Betul, mas Rifky, berita-berita di media skrg kok makin bikin rakyat apatis… berita negatif yg semestinya untuk konsumsi pribadi, malah dijadikan headline… shg minim sekali informasi yg bersifat membangun, yg mengajak rakyatnya untuk bangkit & berkompetisi mengejar ketertinggalan.Sebenarnya, masih ada banyak hal di atas yg belum saya sampaikan, di luar prestasi Fahma Waluya, yaitu begitu memilukan kisahnya setelah dia tamat SD tahun ini, sepertinya tidak satupun di ekspose oleh media, krn ini hasil ngobrol2 ringan dg ayahnya. Namun, blessing ‘n disguise, di tengah-tengah kondisi dunia pendidikan yg tidak menghargainya itu (gara-gara oknum yg mata duitan), justru sekarang ia tampil sbg teknopreneur cilik, krn sudah dapat royalty dr Nokia dan sebentar lagi Google.

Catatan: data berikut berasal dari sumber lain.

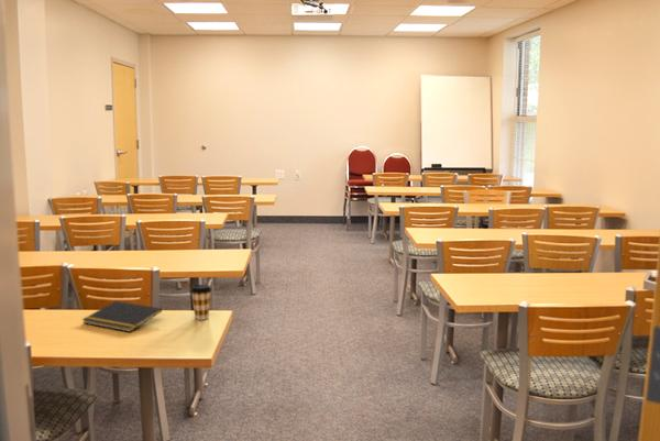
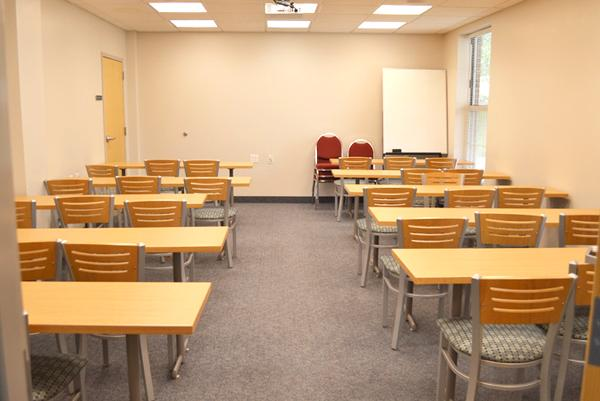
- notepad [81,300,163,333]
- coffee cup [189,284,212,321]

Tunggu, Insya’ Allah, saya akan share infonya secara terpisah…
kenapa yang kaya gini jarang dipublikasi yah?kan setidaknya bisa mengimbangi berita yang miring2
betul, mas nono, ia berprestasi sambil mengejar akhirat, ya… dua-duanya yg didapat 🙂
Benar2 prestasi membanggakan…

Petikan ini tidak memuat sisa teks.